There were a couple of streets I could have taken to walk to the studio.  One was Hope Street and one was Grand Street, and both these names sounded a little too … yes, over deterministic.  Did I want to walk there feeling grand, or did I want to walk there feeling hopeful?  So I walked partly down Hope, and partly down Grand, making the crossing through a park, named The Grand Hope Park.  The entrance looks like this:


Now if I had been in any kind of a fiction, I would surely have been a character who had grand hopes, and for the sake of the plot these the grand hopes would have to be dashed somewhere along the line.  Then, depending on what kind of fiction I was in, these grand hopes would be reborn, or they’d be crushed utterly and forever.


Of course, in real life, I didn’t have any such narrative structure (which is why truth is so much less interesting than fiction). The interview went very well, “grand” would be an exaggeration, but it was at least as good as I’d hoped.  Among other things we discussed Felix the Cat and Buster Keaton, and the similarity (or not) between their walking styles.


And then, walking away from the studio I took a slight different route back to the car, and came to a corner, and there staring down at me was a poster (a slap I believe is the technical term) of Felix the Cat by Shie47 – looking more dangerous than I remember, but hey Felix doesn't only keep on walking, he also moves with the times.


Monday, November 11, 2013

COWBOY KEATON



Buster Keaton’s Go West was on TV last night, and I think you probably know that I have a minor Keaton obsessive, minor not in its intensity but in the sense that I know what true obsession is like, and I’m sure there are many far, far more obsessed than me.  The image above claims to be from the movie, but I suspect it's a publicity shot rather than a still.  It is, in any case, just wonderful.


Go West strikes me as an infinitely clever and infinitely subversive film.  It subverts the very notion of “going west,” and it especially subverts that familiar, cloying Chaplinesque sentimentality.  Yes, Keaton plays a deeply sad and sympathetic character named Friendless (there’s a reference to D.W. Griffiths’ Intolerance there), and he does eventually find love, but it’s not with a woman, it’s with a cow.

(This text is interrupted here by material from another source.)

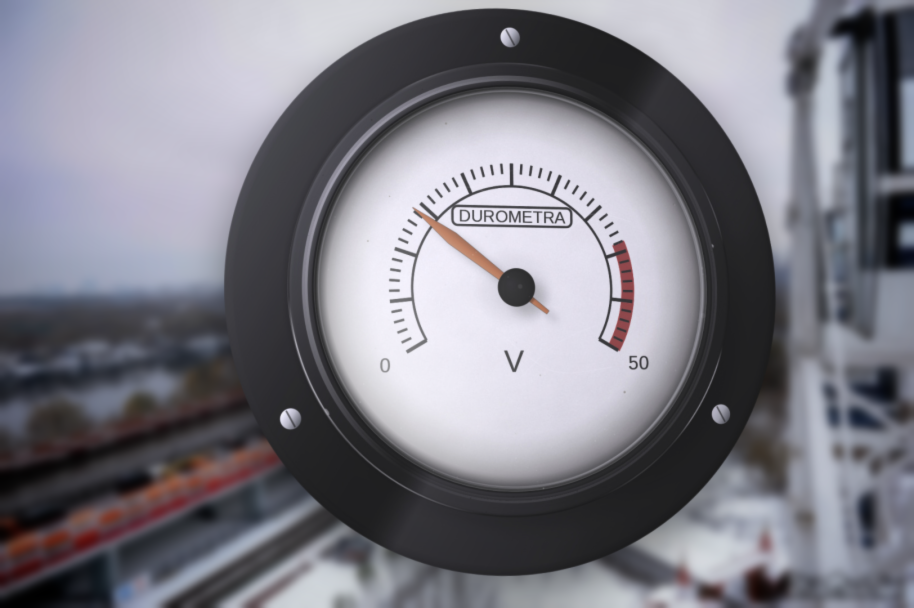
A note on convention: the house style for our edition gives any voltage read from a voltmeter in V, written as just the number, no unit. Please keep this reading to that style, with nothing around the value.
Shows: 14
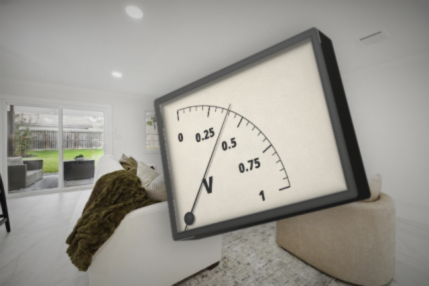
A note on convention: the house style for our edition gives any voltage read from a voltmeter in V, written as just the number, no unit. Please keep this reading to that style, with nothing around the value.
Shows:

Buster Keaton was one of the most physically supple and eloquent men ever to walk in front of a movie camera, and there’s a scene quite early in the movie where he decides he needs to become a cowboy, so of course he has to get the walk right, and in a scene that doesn’t last more than a couple of minutes he adopts the gait of a “genuine” and (within the fiction of the movie) utterly bconvincing westerner.  Of course, this being a comedy, he also falls over in the process.

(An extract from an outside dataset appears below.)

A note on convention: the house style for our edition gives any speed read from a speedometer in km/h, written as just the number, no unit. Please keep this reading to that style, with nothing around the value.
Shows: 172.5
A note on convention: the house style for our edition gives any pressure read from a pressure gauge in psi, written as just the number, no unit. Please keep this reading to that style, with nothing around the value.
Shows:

At the end of the movie he dresses up as a devil – we’re told his costume is bright red, though since the movie is in black and white we have to take this for granted.  The notion is that steers will follow anything that’s red, and the idea is that he’ll become a kind of Pied Piper, leading a stampede of cattle through the streets of Los Angeles.  Movie history has it that the scene never quite worked, that he couldn’t actually get the cattle to stampede and follow him, and some scenes had to be speeded up or shot on a back lot.  This is a shame, but of course, even Keaton’s misfires seem pretty wonderful to some of us.



I can’t help wondering whether Keaton’s devil costume was some kind of precursor of Where The Wild Things Are, but I dunno.  Dave Eggers could probably tell us.